Authors: Jacob S. Higgins; Anna R. Dardia; Chidera J. Ndife; Lawson T. Lloyd; Elizabeth M. Bain; Gregory S. Engel;

Leveraging Dynamical Symmetries in Two-Dimensional Electronic Spectra to Extract Population Transfer Pathways

Abstract

We present a method to deterministically isolate population transfer kinetics from two-dimensional electronic spectroscopic signals. Central to this analysis is the characterization of how all possible subensembles of excited state systems evolve through the population time.
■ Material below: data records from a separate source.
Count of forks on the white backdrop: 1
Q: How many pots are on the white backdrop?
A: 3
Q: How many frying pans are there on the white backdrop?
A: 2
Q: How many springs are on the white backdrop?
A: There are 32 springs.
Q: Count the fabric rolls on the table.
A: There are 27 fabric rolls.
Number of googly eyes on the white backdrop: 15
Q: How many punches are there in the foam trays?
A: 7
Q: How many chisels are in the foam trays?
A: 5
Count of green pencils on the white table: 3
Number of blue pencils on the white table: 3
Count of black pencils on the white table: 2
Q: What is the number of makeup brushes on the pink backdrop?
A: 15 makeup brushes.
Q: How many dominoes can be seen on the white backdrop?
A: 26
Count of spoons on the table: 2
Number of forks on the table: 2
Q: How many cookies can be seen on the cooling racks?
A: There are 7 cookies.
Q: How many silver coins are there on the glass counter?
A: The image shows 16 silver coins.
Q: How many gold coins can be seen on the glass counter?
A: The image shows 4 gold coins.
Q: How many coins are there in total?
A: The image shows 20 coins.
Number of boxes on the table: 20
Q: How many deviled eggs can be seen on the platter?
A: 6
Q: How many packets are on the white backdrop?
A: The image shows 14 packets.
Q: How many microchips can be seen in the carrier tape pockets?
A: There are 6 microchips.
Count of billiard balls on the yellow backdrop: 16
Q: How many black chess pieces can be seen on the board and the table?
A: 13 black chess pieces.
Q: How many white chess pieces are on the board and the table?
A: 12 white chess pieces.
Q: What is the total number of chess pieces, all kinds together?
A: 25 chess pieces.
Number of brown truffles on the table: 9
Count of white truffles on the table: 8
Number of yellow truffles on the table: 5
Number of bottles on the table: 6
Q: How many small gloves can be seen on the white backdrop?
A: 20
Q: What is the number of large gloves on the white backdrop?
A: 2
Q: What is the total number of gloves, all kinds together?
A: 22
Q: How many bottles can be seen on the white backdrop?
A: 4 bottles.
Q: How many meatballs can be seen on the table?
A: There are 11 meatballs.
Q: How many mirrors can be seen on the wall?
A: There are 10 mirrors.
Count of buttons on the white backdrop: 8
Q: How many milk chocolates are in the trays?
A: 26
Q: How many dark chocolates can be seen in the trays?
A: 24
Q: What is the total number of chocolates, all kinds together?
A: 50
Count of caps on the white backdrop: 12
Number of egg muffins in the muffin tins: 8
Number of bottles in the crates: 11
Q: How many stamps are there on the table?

When these dynamics are diagrammatically mapped by using double-sided Feynman pathways where population time dynamics are included, a useful symmetry emerges between excited state absorption and ground state bleach recovery dynamics of diagonal and below diagonal cross-peak signals. This symmetry allows removal of pathways from the spectra to isolate signals that evolve according to energy transfer kinetics. We describe a regression procedure to fit to energy transfer time constants and characterize the accuracy of the method in a variety of complex excited state systems using simulated two-dimensional spectra. Our results show that the method is robust for extracting ultrafast energy transfer in multistate excitonic systems, systems containing dark states that affect the signal kinetics, and systems with interfering vibrational relaxation pathways. This procedure can be used to accurately extract energy transfer kinetics from a wide variety of condensed phase systems.

Related Organizations
Keywords

Kinetics, Energy Transfer, Spectrum Analysis, Electronics, Vibration

  • BIP!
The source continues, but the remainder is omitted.